There was a sense in America that some how these people deserved this disease. It was a death sentence. Once diagnosed with PCP or KS or Toxo, a person had weeks, rarely months to live. The immune system so compromised to allow these rare illnesses to ravage the body there was little hope of living. Hundreds became thousands of young gay men dying.
We were dispensable. We had no rights. We could be evicted from our homes on suspect of being gay. We could be fired on appearances alone. Nursing staff, doctors could refuse to serve a person with HIV/AIDS. We were denied visiting rights of our partners as they lay dying in the hospital. When our partners died, family members who wrote them off years before would swoop in and simply take the body of our loved ones. They would evict us from our homes if the house was in our partner’s name. And they would legally contest the wills as blood relatives and win.
We had to fight for research monies to find life extending medications. So many of us lost health insurance because of an AIDS diagnosis. We had to fight for monies to provide housing for those living with HIV/AIDS. We were denied Social Security Disability because AIDS was not seen as a qualifying disability–thereby a person with AIDS lost all means for an income and medical assistance. We organized and succeeded to have drugs developed that extended life, not only by months but by years, restoring many to be able to lead productive lives again. It was a hard fight. But it is a fight we still have to contend with.
Governor Jodi Rell of Connecticut decided to cut to zero what she considered to be non-essential services for the budget that begins today. All AIDS funding was cut which will resort in people with HIV/AIDS to once again face medical crisis as they find services no longer available to them. For contrast park and recreational services were deemed essential services.
Alabama rejected Federal Ryan White funds which amounted to a total of $10 million in medical treatment for people with HIV/AIDS and rejected an additional $700K in funding for support services. These two examples are being repeated across the nation.
Why can’t we wait? We are tired of being expendable under the law. We are tired of being deemed second class citizens that do not have partnership medical benefits, or employment rights, or housing rights, or marriage rights, or survivorship benefits. Our lives can be trampled on by survivors who refused to acknowledge our existence while alive but want every piece of us when we are dead. This demeans our integrity and sense of worth.

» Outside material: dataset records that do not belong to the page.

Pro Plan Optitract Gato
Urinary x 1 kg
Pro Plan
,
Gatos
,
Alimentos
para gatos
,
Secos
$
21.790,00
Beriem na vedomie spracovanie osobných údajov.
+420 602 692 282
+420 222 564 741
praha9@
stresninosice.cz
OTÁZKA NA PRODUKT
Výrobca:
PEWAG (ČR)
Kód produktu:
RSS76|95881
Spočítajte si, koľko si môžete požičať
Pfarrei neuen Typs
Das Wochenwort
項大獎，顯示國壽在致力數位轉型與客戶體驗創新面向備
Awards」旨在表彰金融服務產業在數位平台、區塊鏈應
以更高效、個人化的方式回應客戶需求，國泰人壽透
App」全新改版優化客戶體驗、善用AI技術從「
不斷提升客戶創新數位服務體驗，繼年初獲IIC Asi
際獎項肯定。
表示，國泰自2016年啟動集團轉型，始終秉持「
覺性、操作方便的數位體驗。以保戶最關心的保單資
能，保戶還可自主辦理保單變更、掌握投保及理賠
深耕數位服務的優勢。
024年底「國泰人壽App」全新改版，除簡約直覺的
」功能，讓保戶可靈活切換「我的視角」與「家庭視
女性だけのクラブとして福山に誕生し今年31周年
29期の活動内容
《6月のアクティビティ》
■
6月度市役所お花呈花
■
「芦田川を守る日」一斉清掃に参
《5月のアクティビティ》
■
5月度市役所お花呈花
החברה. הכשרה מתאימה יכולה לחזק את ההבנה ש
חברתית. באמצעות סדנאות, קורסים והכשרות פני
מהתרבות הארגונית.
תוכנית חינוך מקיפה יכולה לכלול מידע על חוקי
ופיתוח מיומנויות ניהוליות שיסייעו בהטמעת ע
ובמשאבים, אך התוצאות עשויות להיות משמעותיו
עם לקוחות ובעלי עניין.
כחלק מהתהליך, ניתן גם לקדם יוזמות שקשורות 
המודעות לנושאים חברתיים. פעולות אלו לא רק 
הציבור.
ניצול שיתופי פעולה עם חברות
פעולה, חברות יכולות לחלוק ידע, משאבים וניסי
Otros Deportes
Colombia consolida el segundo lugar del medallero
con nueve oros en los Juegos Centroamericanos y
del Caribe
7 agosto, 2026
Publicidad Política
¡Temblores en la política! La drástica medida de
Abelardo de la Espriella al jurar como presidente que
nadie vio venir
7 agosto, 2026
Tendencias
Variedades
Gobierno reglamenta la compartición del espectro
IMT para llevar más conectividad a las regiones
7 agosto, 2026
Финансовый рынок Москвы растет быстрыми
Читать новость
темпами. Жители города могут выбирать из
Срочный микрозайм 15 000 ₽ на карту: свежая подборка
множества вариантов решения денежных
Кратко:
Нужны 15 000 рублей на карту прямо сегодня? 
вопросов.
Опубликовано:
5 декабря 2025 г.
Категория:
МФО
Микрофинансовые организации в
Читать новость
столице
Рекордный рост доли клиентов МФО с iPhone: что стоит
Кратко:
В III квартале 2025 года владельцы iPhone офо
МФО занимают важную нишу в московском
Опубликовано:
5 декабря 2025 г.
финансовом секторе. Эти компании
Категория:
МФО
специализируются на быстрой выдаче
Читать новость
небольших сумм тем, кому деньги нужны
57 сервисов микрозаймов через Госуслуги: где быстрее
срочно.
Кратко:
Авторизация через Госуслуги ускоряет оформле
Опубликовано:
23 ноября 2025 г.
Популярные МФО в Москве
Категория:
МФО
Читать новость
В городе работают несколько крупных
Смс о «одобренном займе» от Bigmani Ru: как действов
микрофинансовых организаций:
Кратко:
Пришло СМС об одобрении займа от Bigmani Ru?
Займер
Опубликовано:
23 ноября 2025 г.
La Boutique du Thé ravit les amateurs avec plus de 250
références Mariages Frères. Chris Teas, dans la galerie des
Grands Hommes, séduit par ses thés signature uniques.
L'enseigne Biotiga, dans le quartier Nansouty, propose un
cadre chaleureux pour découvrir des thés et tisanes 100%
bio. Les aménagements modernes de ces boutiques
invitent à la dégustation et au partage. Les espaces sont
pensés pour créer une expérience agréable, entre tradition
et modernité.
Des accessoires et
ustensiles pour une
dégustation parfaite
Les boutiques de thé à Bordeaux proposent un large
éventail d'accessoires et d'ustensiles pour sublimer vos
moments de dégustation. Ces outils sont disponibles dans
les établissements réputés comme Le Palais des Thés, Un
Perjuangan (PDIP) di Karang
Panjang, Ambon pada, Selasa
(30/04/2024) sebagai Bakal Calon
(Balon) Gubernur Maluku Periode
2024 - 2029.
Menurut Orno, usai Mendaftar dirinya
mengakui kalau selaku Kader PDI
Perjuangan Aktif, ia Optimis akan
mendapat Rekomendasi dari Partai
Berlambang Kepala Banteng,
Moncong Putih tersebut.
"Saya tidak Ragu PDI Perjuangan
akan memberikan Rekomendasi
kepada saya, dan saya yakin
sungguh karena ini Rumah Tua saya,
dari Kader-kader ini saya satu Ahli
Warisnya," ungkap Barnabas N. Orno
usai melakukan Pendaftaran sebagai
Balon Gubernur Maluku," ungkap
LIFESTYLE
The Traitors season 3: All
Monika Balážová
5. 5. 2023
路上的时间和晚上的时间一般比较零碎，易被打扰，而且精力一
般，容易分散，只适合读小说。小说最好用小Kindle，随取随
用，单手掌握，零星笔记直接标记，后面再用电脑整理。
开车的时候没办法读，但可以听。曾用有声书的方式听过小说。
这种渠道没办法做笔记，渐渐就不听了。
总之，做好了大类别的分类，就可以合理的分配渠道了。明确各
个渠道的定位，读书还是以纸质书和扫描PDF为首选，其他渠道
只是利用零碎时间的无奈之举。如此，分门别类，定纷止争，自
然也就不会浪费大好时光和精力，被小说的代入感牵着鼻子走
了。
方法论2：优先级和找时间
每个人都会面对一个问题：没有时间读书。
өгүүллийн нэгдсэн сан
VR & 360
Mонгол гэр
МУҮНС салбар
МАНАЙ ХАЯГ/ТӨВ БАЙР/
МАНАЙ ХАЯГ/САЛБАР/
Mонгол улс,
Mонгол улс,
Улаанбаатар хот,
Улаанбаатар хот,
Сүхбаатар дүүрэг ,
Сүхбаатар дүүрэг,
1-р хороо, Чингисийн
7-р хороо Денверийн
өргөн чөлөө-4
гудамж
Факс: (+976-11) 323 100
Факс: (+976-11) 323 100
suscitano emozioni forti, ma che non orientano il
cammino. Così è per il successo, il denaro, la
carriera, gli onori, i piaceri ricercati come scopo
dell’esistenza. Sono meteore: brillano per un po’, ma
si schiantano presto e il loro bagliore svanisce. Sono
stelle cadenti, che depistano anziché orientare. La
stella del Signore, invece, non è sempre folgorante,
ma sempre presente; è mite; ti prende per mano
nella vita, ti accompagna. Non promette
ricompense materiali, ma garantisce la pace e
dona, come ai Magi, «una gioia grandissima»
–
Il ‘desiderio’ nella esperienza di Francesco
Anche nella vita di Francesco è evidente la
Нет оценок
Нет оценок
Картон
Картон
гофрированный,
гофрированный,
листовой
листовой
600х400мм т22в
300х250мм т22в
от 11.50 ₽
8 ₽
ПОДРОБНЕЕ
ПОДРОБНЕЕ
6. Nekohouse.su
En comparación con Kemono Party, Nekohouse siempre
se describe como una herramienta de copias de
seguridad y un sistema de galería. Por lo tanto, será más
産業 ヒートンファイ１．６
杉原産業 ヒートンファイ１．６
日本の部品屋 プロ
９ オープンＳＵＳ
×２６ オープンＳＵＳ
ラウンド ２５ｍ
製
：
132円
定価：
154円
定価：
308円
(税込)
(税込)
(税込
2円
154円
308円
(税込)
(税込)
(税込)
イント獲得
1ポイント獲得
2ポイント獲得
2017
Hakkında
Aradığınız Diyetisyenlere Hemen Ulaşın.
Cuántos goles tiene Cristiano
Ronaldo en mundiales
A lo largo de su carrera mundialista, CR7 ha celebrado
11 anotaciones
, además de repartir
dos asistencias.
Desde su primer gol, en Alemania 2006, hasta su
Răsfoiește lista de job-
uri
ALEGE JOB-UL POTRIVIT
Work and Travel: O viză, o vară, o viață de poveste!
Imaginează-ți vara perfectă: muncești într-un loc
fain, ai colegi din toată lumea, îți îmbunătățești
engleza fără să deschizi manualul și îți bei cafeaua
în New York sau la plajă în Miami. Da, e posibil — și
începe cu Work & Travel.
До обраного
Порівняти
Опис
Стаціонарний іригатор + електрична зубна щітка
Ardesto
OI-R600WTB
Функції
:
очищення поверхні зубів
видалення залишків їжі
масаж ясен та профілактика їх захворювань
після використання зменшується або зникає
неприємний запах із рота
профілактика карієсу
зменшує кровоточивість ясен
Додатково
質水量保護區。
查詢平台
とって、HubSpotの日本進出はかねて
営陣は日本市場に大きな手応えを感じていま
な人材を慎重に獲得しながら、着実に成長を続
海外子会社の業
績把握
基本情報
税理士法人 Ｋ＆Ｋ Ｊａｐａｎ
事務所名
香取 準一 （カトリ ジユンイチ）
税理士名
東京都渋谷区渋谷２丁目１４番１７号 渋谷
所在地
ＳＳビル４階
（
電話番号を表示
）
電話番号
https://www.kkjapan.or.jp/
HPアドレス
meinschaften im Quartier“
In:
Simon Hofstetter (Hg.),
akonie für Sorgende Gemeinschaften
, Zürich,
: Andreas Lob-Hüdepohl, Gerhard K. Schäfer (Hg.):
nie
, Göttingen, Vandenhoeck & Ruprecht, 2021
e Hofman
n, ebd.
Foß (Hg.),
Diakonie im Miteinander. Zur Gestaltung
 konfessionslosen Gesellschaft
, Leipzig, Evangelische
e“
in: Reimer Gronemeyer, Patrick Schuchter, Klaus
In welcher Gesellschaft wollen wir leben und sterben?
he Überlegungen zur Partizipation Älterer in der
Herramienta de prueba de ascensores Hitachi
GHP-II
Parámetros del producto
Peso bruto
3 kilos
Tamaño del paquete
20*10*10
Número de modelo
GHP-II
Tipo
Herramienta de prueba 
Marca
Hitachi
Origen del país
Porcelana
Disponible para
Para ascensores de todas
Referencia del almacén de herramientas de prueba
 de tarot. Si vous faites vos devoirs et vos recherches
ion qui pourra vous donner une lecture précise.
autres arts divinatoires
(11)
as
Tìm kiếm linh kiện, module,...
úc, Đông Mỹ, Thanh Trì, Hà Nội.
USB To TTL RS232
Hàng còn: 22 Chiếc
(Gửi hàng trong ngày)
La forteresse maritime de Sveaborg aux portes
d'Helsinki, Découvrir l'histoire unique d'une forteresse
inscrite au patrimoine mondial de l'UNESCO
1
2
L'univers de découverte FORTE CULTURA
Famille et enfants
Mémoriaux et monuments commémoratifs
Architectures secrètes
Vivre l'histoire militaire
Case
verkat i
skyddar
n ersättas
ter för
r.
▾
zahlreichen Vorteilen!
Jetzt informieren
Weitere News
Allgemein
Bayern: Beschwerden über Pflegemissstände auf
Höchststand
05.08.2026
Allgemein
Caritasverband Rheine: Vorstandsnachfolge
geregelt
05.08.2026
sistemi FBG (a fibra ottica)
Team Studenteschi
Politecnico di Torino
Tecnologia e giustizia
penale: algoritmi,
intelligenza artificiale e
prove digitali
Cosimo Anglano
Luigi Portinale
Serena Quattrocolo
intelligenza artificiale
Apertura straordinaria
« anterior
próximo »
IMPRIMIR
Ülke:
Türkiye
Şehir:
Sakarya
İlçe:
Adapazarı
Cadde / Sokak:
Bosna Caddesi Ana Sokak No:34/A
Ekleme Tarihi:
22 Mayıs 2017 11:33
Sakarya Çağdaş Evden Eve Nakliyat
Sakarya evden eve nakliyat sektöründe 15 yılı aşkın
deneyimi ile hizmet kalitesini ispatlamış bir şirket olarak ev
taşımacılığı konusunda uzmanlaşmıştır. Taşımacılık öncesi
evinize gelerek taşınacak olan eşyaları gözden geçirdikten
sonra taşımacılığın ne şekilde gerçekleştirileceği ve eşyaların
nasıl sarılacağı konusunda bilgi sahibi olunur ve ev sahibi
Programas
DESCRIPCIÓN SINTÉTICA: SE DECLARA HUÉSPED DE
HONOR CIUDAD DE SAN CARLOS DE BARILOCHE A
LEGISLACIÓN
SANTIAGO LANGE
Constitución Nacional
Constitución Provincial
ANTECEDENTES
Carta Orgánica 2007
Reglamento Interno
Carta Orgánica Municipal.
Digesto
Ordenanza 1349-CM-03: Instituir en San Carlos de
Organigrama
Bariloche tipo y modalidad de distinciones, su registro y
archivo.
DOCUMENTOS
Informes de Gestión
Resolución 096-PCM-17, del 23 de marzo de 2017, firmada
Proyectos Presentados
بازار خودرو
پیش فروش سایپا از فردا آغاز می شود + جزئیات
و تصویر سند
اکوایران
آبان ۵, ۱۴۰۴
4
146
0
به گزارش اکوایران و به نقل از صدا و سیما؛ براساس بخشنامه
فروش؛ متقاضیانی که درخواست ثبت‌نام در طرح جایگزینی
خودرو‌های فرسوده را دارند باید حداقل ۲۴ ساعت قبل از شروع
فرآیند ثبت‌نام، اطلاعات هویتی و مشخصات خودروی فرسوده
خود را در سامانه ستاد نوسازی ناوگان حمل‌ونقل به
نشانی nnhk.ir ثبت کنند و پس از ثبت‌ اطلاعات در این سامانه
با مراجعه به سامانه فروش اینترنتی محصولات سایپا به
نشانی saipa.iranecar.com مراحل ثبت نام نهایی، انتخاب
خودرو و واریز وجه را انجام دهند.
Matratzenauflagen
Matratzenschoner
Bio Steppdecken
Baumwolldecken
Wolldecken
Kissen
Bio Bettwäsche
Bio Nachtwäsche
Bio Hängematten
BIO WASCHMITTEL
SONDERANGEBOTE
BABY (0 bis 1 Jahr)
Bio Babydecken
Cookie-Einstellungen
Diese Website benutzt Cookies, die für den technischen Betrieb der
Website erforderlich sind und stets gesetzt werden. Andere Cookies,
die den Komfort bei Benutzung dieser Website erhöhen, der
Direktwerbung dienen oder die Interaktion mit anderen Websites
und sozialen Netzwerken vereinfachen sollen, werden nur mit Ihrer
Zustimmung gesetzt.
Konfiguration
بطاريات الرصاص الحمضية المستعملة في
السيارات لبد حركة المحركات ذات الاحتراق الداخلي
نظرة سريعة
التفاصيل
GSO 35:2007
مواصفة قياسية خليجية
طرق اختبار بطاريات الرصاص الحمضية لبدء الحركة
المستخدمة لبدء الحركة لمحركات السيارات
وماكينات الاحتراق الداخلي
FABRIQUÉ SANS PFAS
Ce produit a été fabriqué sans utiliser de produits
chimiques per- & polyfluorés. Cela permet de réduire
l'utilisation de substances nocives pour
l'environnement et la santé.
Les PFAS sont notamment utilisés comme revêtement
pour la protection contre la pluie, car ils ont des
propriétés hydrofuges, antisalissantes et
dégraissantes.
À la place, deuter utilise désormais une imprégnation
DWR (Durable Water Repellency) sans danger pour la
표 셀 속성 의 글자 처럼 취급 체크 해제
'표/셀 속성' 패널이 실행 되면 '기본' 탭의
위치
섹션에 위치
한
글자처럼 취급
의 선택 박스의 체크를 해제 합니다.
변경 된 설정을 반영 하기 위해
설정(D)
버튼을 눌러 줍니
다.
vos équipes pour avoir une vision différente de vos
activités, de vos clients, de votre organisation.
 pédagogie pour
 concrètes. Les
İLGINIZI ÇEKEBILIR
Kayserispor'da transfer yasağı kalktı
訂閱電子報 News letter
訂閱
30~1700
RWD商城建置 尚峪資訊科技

To continue to live with the lies that the far right is spreading regarding the hate crimes bill and the employment non-discrimination Act (ENDA) is degrading and immoral.
We have paid for our rights as full citizens with our lives. We have paid dearly. For us to have supported a President who campaigned hard and long on a promise of equality winning our votes, to now tell us to have patience after the thousands of lives that have been lost to HIV/AIDS is unconscionable. Telling us to have patience after the thousands of deaths as a result of homophobic violence in our schools, in our communities, in our families that continue to this very day is cruel. Now is not the time for patience. Now is the time for fulfilling promises made that helped place this president and his party into office.